Oleh: Hisyam Zamroni
Nusantara memiliki ragam “respon spiritual” sebagai “laku keberagamaan” dan tafsir kontekstual terhadap teks teks agama melalui peristiwa menumental seperti perayaan Iedul Fithri, Bodho Cilik, Sekatenan, Bodho Besar, Dandangan, Lombanan, Kabumi dan lain lain.
Lombanan dan Kabumi adalah respon spiritual masyarakat dimana Lombanan merupakan tradisi masyarakat pesisir yaitu tasyakuran para nelayan yang selama satu tahun telah “bergelut” mencari nafkah di lautan yang luas sehingga wujud dari tasyakurannya disebut Lombanan.

Sedangkan Kabumi adalah respon spiritual masyarakat pegunungan yaitu berupa tradisi tasyakurannya; selama satu tahun mencari nafkah di sawah bertani dan bertenak hewan, yang dalam tradisi desa Geneng Kec. Batealit Kab.

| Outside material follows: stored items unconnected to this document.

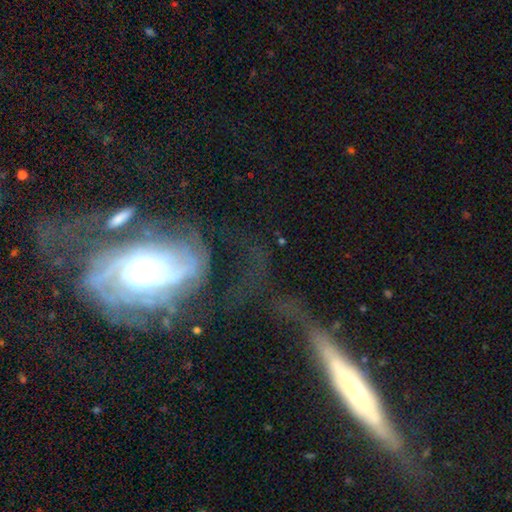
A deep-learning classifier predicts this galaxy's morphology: Overall: featured or disk (76%). Edge-on disk: no (86%). Bar: no (60%; weak 25%). Spiral arms: yes (85%). Spiral arm count: can't tell (40%; 2 29%). Spiral winding: tight (59%; medium 27%). Bulge size: small (55%; moderate 31%). Merging: none (35%; major disturbance 30%).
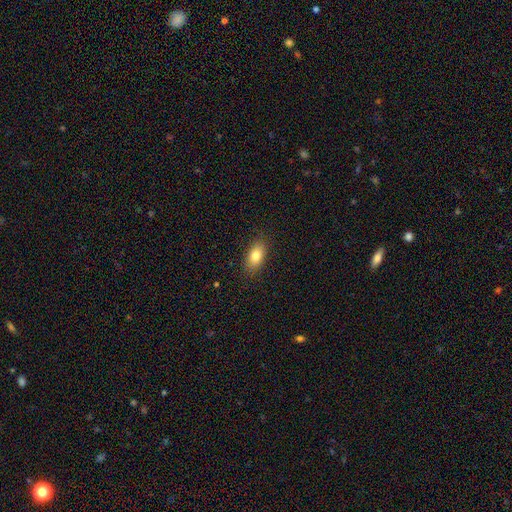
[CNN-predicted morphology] smooth-or-featured: smooth: 82% | featured or disk: 10% | star or artifact: 8%
  how-rounded: in between: 87% | round: 7% | cigar-shaped: 6%
  merging: none: 87% | minor disturbance: 10% | major disturbance: 2% | merger: 1%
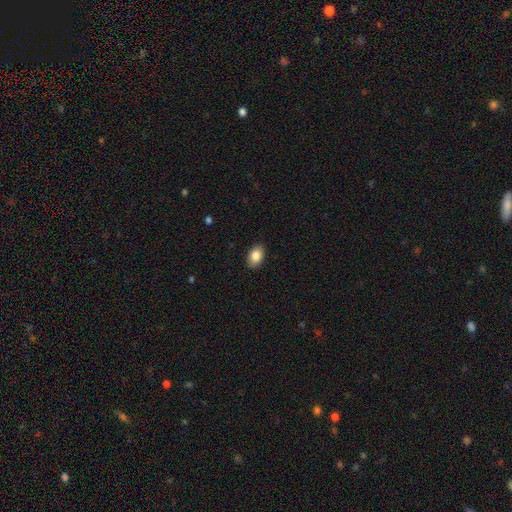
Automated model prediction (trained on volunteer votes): A smooth galaxy with no disk features (86%) that is in between round and cigar-shaped (88%).

Vote fractions:
- Smooth or featured? smooth: 86% / star or artifact: 7% / featured or disk: 7%
- How rounded? in between: 88% / round: 11% / cigar-shaped: 1%
- Merging? none: 89% / minor disturbance: 8% / major disturbance: 2% / merger: 1%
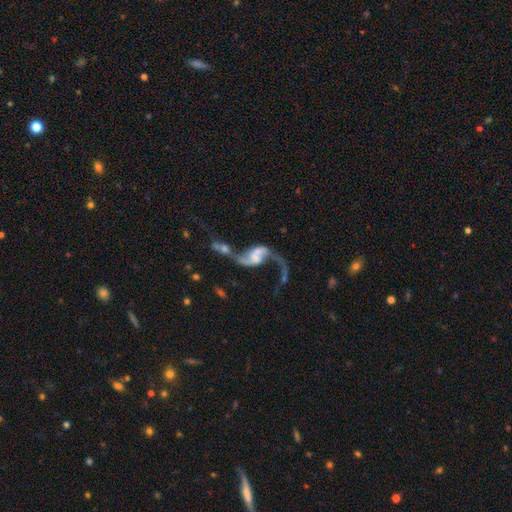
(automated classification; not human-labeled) Q: Smooth or featured?
A: featured or disk (85%); runner-up: smooth (9%)
Q: Edge-on disk?
A: no (97%); runner-up: yes (3%)
Q: Bar?
A: weak (42%); tied with: no (42%)
Q: Spiral arms?
A: yes (92%); runner-up: no (8%)
Q: Spiral winding?
A: loose (90%); runner-up: medium (8%)
Q: Spiral arm count?
A: 2 (88%); runner-up: 1 (7%)
Q: Bulge size?
A: none (31%); runner-up: small (30%)
Q: Merging?
A: merger (46%); runner-up: none (26%)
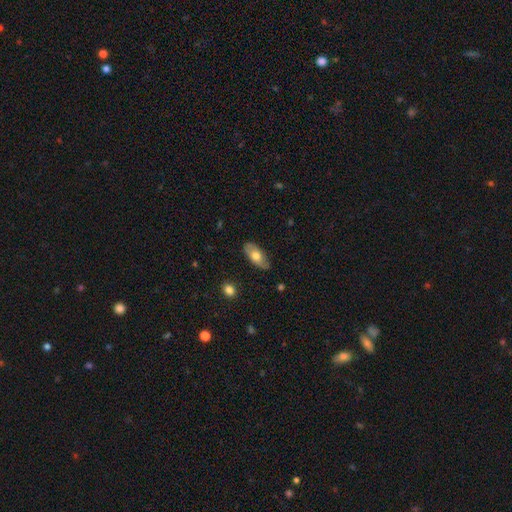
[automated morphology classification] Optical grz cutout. It shows a smooth galaxy with no disk features (66%) that is in between round and cigar-shaped (89%). Merging: none (79%).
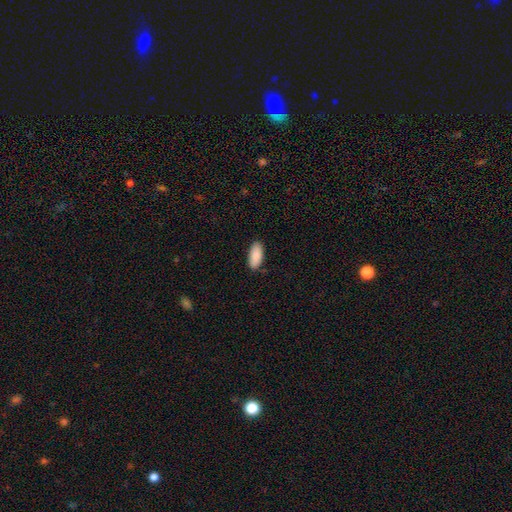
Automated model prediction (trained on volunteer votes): smooth_or_featured: smooth (p=0.90) [alt: star or artifact p=0.06]
how_rounded: in between (p=0.89) [alt: cigar-shaped p=0.10]
merging: none (p=0.87) [alt: minor disturbance p=0.10]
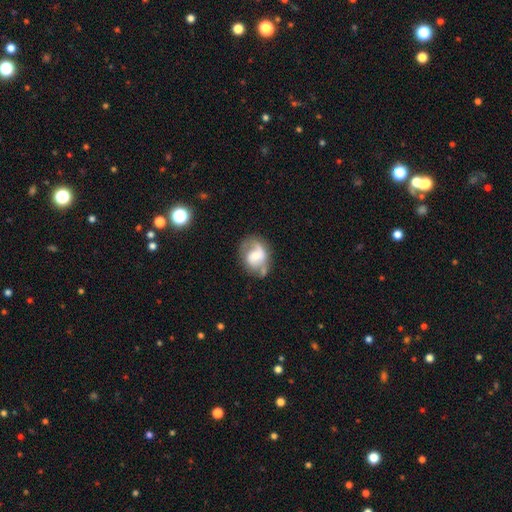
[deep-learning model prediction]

Jepara menyuguhkan tradisi Pengangon atau Pangangon.
Pangangon adalah sebuah respon spiritual yang berupa “laku keberagamaan” dengan wujud rasa syukur masyarakat desa Geneng yang telah mendapatkan Rojo-Koyo selama setahun baik di sektor pertanian, perkebunan maupun peternakan dengan melalui tradisi Pangangon sehingga masyarakat dapat bertambah maju, sejahtera, bahagia dan berkembang terus menerus

Tafsir Budaya terhadap Teks agama tentang “rasa syukur” ini seperti halnya tradisi budaya Pangangon di Desa Geneng Batealit Jepara adalah tafsir kontekstual yang “melebihi zamannya” yang tidak hanya menggunakan pendekatan personal tapi lebih responsif yaitu menggunakan “pendekatan budaya” yang pelaksanaannya disengkuyung banyak orang, dilaksanakan terus menerus dan selalu up date dari zaman ke zaman.
Dari realitas diatas, memahamkan kepada kita bahwa Nguri-nguri Budaya Nusantara adalah memiliki Nilai Spiritual “Ibadah” karena jika digali dan dipahami secara mendalam ternyata laku spiritual budaya adalah tafsir teks agama yang kontekstual yang mengimplementasikan teks teks agama dalam kehidupan sehari hari secara inspiratif, komunal, budaya dan up date dari zaman ke zaman.